* **Exercise details**: Find the string "right" in the records. Copy every line it appears in.

* **Source records**:
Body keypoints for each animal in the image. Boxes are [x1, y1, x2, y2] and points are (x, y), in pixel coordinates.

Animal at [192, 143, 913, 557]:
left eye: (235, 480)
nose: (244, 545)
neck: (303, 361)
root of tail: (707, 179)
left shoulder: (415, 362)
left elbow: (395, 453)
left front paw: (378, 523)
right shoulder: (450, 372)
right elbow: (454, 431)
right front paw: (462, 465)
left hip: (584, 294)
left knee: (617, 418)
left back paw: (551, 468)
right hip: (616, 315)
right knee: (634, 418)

* * *

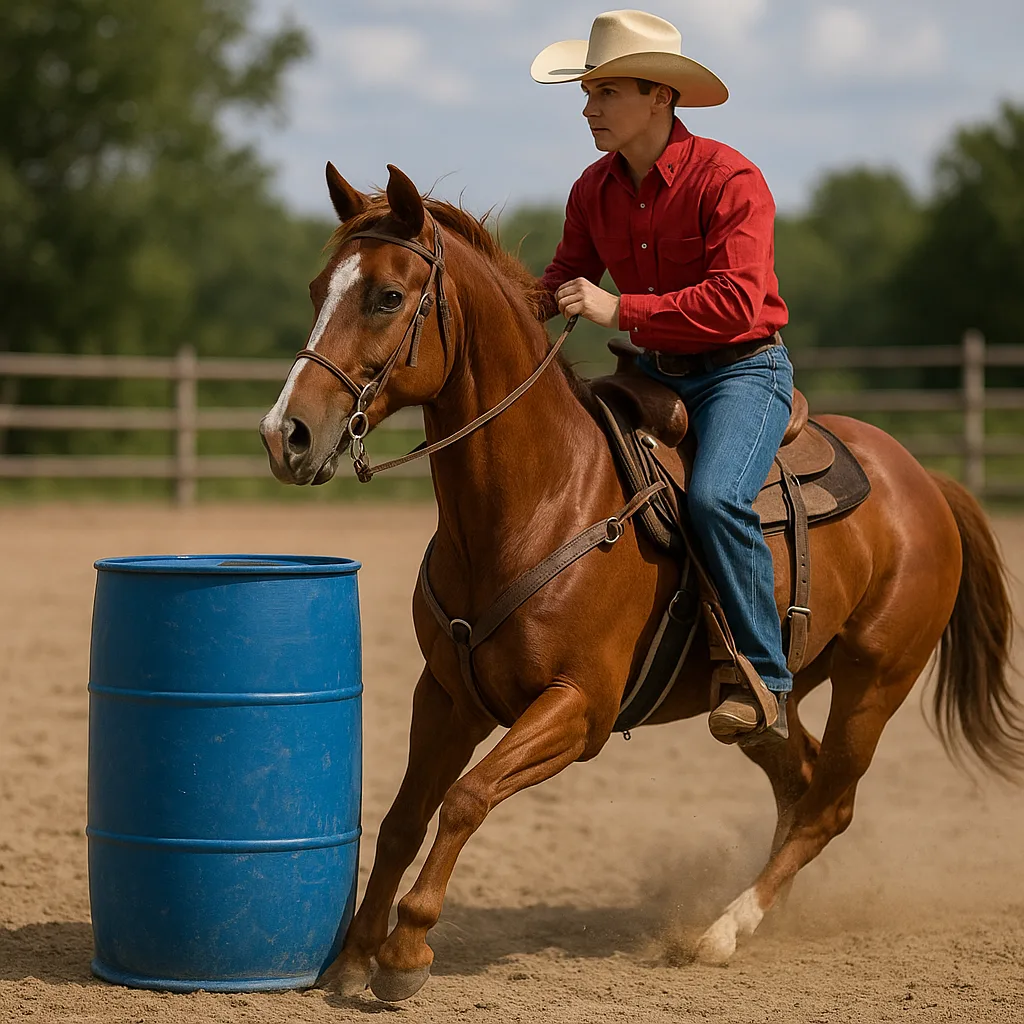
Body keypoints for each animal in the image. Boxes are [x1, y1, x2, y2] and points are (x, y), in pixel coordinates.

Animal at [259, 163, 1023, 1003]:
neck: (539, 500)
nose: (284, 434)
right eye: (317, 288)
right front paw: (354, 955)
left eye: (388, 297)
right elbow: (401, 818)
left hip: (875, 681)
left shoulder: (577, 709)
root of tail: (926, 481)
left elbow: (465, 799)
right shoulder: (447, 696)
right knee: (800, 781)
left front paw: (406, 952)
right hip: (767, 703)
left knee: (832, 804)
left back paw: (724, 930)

* **Answer for this exercise**:
right shoulder: (450, 372)
right elbow: (454, 431)
right front paw: (462, 465)
right hip: (616, 315)
right knee: (634, 418)
right eye: (317, 288)
right front paw: (354, 955)
right elbow: (401, 818)
right shoulder: (447, 696)
right knee: (800, 781)
right hip: (767, 703)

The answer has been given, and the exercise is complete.